Weinbauforscher Schultz sieht das ähnlich: "Der Anbau neuer Traubensorten muss nicht allein dem Klima geschuldet sein, sondern kann auch ökonomische Gründe haben, etwa wenn die Kunden gerne Chardonnay trinken." Trotzdem müssen sich Winzer seiner Meinung nach auf klimatische Veränderungen einstellen. Er prognostiziert "einen Anstieg in der Variabilität, beziehungsweise in den Schwankungen der Temperatur". Ein Problem könnten hohe Niederschläge im Winter und niedrige im Sommer werden. Böden mit viel Speicherkapazität könnten zwar die Feuchtigkeit im Frühjahr und Sommer an die Reben abgeben, schlechtere Böden jedoch nicht. Winzer müssten in Zukunft "extreme Flexibilität" zeigen und unter Umständen neue Wege in der Begrünung ihrer Weinberge gehen sowie über trockenresistente Unterlagen nachdenken. Kessler bestätigt diese Analyse. In den vergangenen fünf Jahren hätten die Wetterextreme zugenommen. "Früher hatten wir acht bis zehn Tage Sonne und drei bis vier Tage Regen. Heute haben wir Hitzeperioden von drei bis vier Wochen oder Zeiten, in denen es nur Bindfäden regnet."

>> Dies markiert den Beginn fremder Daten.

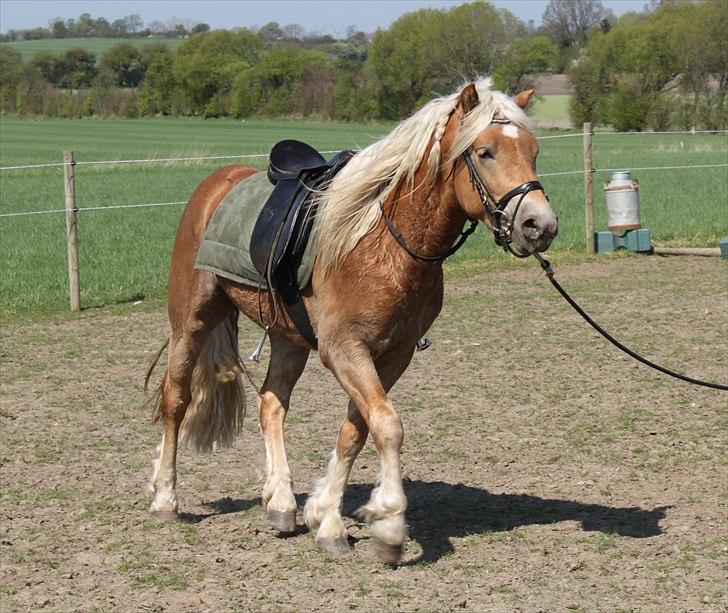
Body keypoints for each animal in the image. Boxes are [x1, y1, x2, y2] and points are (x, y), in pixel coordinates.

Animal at [146, 81, 556, 564]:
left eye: (533, 151)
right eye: (485, 152)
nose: (540, 225)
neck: (384, 243)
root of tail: (216, 183)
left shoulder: (394, 355)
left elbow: (356, 431)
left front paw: (325, 516)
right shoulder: (345, 351)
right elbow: (388, 427)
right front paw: (389, 527)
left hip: (288, 338)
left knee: (271, 403)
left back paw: (280, 501)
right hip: (192, 320)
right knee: (176, 399)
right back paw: (166, 499)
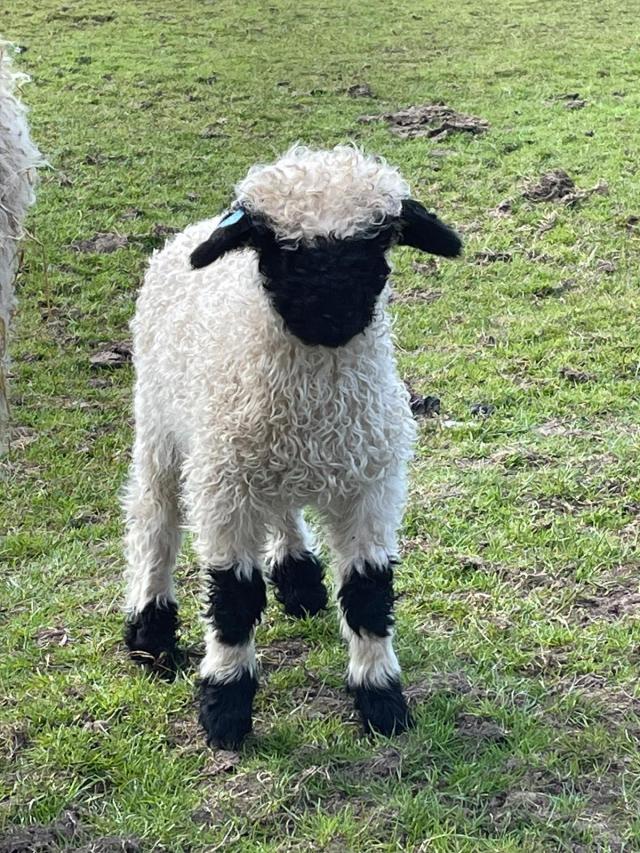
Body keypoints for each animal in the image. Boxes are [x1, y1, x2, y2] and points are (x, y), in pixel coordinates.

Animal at [123, 144, 461, 748]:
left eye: (375, 242)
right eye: (276, 248)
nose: (330, 313)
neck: (312, 405)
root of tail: (190, 232)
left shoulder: (369, 485)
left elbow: (369, 594)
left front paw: (382, 702)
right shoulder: (223, 487)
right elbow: (233, 599)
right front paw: (225, 709)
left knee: (281, 508)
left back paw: (299, 579)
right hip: (161, 427)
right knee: (153, 518)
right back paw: (150, 627)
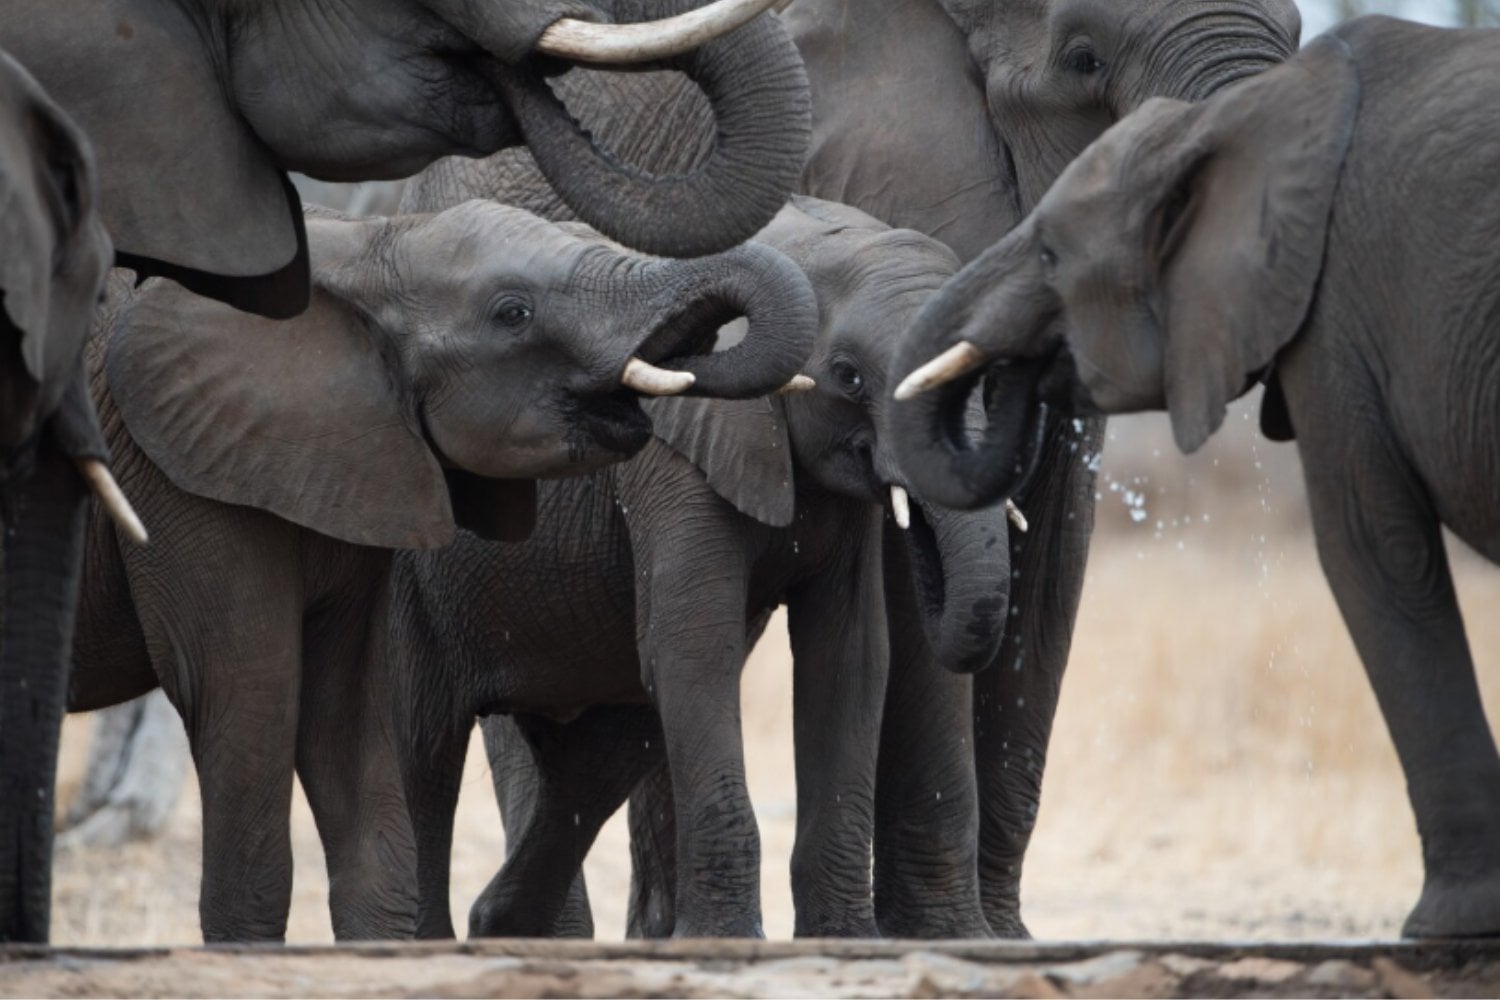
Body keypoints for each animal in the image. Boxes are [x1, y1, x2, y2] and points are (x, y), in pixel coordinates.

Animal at [375, 195, 1019, 940]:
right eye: (849, 375)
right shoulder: (672, 457)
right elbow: (695, 648)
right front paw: (727, 942)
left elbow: (848, 661)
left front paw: (848, 942)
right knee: (430, 749)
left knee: (600, 756)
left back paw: (500, 926)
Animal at [889, 16, 1500, 939]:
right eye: (1083, 61)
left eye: (1050, 250)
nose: (1026, 367)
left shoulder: (1337, 313)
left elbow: (1370, 549)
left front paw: (1445, 928)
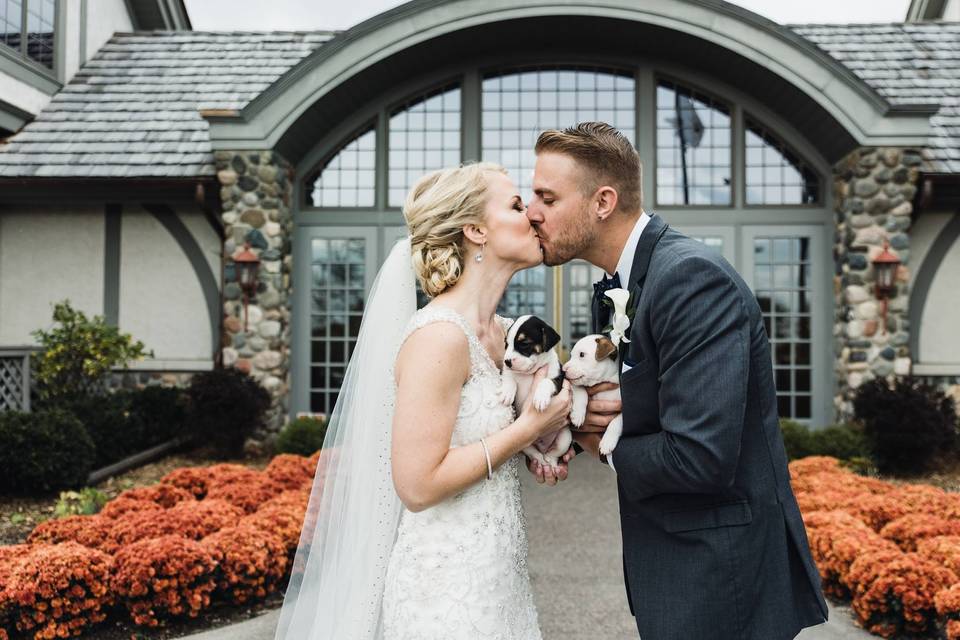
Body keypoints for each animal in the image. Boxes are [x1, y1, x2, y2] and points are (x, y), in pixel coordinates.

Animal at [496, 316, 568, 470]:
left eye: (524, 344)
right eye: (506, 344)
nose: (507, 361)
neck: (529, 373)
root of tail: (542, 445)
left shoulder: (558, 378)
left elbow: (546, 381)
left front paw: (540, 399)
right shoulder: (508, 372)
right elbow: (508, 376)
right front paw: (507, 391)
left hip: (565, 437)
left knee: (554, 453)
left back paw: (550, 462)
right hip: (522, 441)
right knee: (534, 453)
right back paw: (540, 460)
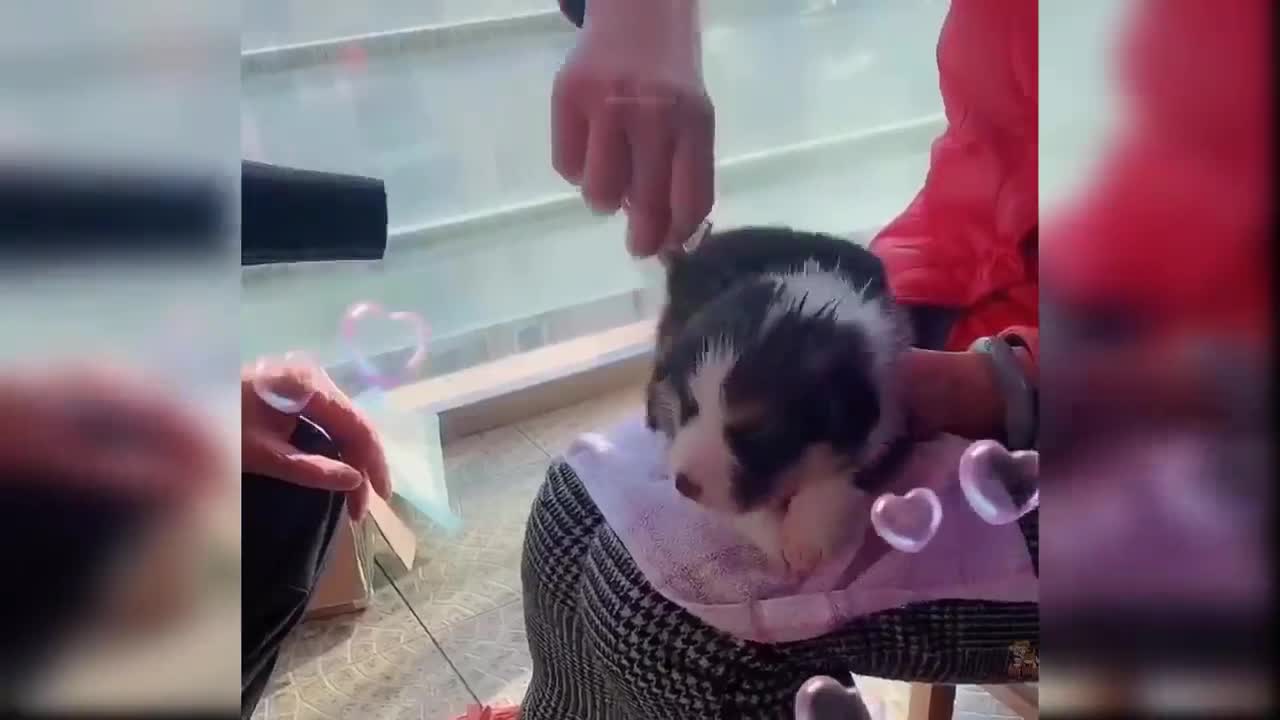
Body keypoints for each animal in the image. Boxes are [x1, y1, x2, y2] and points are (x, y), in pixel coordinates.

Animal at [650, 226, 911, 573]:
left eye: (757, 434)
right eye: (690, 408)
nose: (684, 485)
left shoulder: (887, 415)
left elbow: (843, 473)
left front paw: (804, 539)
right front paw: (776, 539)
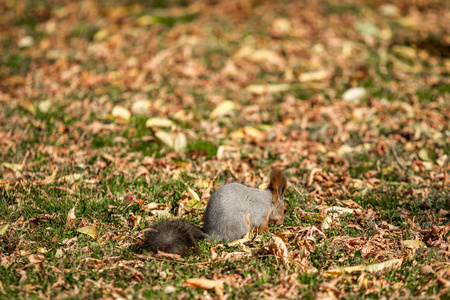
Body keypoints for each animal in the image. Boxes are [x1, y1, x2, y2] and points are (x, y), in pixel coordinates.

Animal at [140, 170, 288, 256]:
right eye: (285, 210)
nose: (281, 223)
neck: (269, 201)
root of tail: (214, 235)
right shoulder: (260, 212)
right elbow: (261, 225)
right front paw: (270, 233)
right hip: (240, 223)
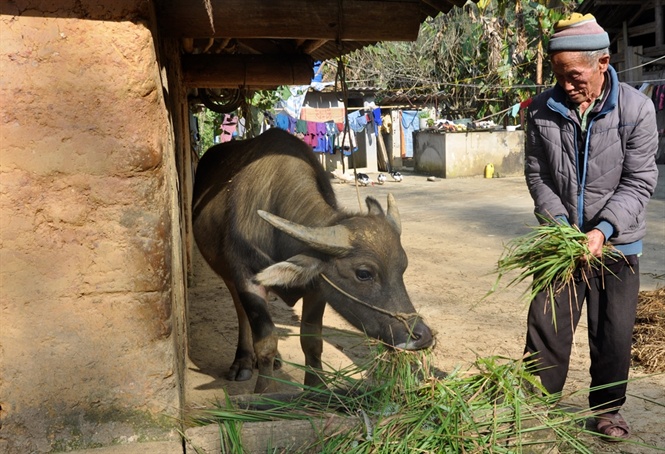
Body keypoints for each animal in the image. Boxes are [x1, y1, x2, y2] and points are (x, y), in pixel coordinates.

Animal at [189, 127, 434, 394]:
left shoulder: (318, 287)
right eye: (364, 273)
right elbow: (266, 340)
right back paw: (242, 362)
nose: (421, 335)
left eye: (403, 267)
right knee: (241, 312)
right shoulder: (245, 276)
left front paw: (317, 389)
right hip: (226, 275)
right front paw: (263, 393)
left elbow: (312, 341)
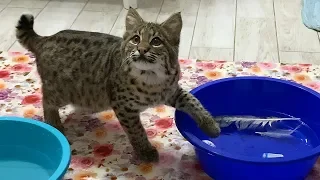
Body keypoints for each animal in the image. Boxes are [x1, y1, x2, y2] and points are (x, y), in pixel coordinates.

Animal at [15, 8, 220, 162]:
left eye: (156, 41)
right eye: (136, 39)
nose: (142, 50)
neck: (151, 76)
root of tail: (47, 38)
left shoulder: (172, 90)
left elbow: (193, 101)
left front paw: (210, 125)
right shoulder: (124, 107)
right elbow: (137, 130)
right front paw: (146, 151)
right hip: (62, 91)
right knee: (45, 98)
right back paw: (54, 123)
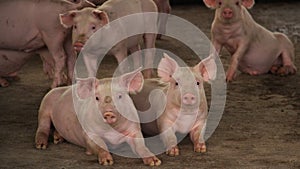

Kessler steht am Aussichtspunkt des Schlosses, in dem alten Keller hinter ihm lagert noch eine Flasche Riesling von 1784. Er blickt über den Berg mit den 35 Hektar voller Rebstöcke. Unten fließt der Rhein. In der Mitte des Berges ragen zwei Pfähle mit zwei goldfarbenen "50" zwischen den Pflanzen hervor, Symbole für den 50. Breitengrad, auf dem das Gut liegt. Das ist die Nordgrenze für einen Großteil des deutschen Weinbaus. Nein, Schloss Johannisberg werde nicht auf neue Trauben umstellen, sagt Kessler. Aber die Winzer müssten ihre Berge noch besser pflegen, vielleicht schon während der Blüte die Pflanzen "entblättern" oder die Blüten so beschneiden, dass die Trauben später nicht so dicht aufeinander sitzen. Das beuge Verlusten bei großer Hitze oder Schädlingsbefall vor. Prophezeihungen, in 20 Jahren werde es keinen Riesling mehr im Rheingau geben, hält er für falsch. Die Arbeit aber - da ist er sich sicher - wird aufwändiger werden.